(Items from a dataset)
____________________
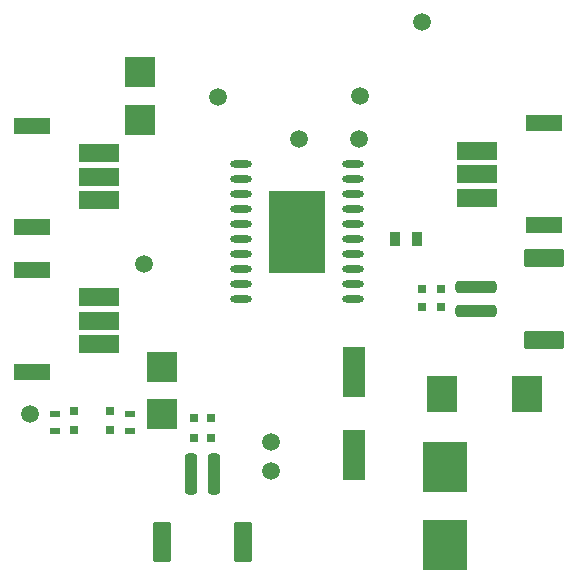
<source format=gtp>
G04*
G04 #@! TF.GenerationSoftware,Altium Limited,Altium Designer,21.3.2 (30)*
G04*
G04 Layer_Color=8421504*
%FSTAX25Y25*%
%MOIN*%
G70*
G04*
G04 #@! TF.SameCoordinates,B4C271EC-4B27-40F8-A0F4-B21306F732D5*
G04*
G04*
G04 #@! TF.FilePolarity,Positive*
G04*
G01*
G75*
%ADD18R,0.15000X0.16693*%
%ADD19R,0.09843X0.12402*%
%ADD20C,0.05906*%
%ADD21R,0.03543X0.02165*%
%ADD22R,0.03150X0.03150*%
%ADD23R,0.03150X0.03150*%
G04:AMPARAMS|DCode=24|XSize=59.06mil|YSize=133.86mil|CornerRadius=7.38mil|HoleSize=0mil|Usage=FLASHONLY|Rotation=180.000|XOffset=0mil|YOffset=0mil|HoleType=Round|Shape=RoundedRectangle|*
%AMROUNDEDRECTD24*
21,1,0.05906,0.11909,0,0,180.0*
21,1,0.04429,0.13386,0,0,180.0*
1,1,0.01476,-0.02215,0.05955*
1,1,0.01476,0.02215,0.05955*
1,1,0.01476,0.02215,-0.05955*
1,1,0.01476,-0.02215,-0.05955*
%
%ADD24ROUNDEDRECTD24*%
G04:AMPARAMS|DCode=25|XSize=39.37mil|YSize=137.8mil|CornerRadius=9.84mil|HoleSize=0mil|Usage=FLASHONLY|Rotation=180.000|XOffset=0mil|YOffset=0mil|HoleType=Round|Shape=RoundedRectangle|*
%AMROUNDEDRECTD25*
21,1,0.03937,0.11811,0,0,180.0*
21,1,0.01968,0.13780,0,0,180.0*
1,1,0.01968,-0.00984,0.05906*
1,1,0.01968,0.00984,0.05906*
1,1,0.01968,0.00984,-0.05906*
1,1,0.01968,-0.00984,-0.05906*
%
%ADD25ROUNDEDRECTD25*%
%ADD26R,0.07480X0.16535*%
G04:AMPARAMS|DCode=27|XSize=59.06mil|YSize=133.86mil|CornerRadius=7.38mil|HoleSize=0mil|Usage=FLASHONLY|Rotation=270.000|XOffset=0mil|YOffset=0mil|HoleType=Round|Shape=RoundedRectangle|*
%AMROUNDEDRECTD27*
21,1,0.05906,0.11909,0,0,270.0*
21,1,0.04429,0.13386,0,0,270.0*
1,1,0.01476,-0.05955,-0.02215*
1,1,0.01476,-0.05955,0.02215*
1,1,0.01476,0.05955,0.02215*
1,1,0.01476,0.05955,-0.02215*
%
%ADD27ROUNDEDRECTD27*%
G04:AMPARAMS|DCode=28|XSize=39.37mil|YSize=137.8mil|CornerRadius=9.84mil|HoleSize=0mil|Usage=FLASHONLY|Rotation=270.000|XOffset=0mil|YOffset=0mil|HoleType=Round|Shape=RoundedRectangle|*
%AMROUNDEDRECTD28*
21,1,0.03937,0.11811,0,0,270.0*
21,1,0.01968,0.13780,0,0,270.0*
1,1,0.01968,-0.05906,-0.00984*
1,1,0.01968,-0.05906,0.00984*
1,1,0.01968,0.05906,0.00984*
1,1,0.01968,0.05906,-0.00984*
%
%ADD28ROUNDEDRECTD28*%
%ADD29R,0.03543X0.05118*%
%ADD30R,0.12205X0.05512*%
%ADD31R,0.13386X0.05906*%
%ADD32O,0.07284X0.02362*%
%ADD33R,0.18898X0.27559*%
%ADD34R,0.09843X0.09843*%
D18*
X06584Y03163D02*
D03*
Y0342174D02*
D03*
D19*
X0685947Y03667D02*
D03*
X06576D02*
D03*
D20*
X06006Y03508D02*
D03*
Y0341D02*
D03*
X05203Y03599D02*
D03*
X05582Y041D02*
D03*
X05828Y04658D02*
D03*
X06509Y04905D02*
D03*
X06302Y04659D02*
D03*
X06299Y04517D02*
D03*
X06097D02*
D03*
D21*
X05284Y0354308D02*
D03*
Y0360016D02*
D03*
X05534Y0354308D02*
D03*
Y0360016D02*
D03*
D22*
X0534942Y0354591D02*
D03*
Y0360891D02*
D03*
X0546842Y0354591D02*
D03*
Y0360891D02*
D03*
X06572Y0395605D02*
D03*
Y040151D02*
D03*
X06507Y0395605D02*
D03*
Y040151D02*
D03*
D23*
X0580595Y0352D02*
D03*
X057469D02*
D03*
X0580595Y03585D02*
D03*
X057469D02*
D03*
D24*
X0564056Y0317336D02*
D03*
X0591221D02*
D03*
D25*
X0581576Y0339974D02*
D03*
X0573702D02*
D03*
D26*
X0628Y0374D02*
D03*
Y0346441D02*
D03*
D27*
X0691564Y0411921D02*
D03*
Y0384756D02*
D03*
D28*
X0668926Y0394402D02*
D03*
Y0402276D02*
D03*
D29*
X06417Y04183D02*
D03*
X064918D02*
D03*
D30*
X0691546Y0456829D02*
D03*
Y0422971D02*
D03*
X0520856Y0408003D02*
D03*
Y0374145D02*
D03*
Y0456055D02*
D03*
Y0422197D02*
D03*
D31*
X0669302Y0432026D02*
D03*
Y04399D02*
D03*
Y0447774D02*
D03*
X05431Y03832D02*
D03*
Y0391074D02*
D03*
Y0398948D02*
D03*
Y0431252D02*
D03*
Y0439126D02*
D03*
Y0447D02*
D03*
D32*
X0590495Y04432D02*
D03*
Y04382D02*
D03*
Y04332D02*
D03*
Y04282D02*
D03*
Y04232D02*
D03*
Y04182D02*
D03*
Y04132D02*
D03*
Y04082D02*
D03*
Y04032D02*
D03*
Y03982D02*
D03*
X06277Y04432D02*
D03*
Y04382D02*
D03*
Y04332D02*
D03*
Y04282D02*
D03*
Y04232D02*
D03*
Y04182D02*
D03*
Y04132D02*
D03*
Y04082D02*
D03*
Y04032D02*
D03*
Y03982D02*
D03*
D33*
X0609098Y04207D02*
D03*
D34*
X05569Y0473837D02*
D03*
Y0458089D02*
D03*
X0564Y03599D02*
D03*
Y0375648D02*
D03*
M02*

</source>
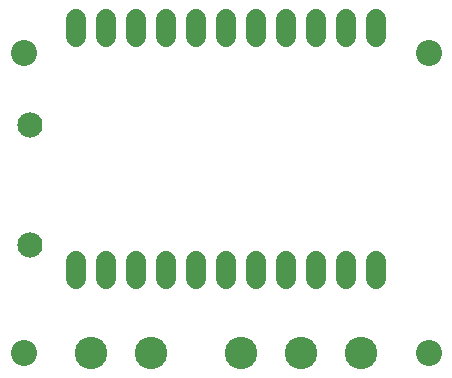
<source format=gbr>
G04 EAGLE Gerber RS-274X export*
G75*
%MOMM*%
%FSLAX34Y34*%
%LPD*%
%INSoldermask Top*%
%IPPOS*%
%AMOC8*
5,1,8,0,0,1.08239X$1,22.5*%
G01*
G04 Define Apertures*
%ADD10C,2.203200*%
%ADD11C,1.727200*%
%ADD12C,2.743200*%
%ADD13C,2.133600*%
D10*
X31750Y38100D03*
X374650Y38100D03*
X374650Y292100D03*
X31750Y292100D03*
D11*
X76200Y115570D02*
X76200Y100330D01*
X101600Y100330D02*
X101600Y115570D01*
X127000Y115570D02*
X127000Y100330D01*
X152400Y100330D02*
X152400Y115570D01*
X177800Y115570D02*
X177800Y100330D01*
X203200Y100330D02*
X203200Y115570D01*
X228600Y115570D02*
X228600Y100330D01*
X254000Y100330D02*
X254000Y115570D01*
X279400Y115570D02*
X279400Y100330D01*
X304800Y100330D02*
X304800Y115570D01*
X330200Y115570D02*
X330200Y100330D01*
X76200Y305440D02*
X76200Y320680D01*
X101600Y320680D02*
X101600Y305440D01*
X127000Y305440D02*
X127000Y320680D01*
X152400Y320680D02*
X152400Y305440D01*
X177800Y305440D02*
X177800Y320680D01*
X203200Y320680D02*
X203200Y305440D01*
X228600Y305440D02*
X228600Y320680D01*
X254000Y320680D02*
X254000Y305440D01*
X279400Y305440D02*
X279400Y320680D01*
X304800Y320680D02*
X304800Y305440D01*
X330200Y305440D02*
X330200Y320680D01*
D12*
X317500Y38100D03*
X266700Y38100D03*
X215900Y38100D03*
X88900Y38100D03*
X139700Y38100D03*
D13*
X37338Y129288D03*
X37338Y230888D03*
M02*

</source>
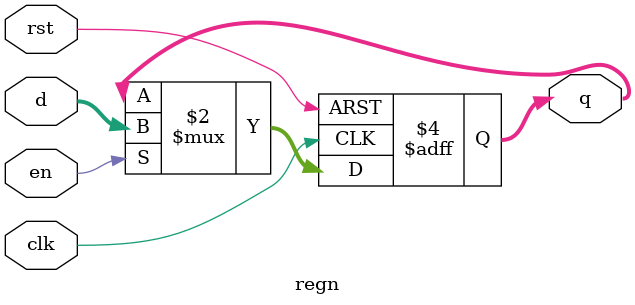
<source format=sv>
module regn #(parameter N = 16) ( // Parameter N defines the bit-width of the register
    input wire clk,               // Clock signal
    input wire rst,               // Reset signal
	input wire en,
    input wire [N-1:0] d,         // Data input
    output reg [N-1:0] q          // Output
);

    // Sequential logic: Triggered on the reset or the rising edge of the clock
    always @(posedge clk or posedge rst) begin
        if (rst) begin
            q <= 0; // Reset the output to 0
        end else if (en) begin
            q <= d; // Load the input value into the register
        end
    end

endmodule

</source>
____________________
DIRECTIONS FOR THIS TASK:
From the records, determine the number of lines holding the word "format", and state that number only.

EXERCISE SOLUTION:
3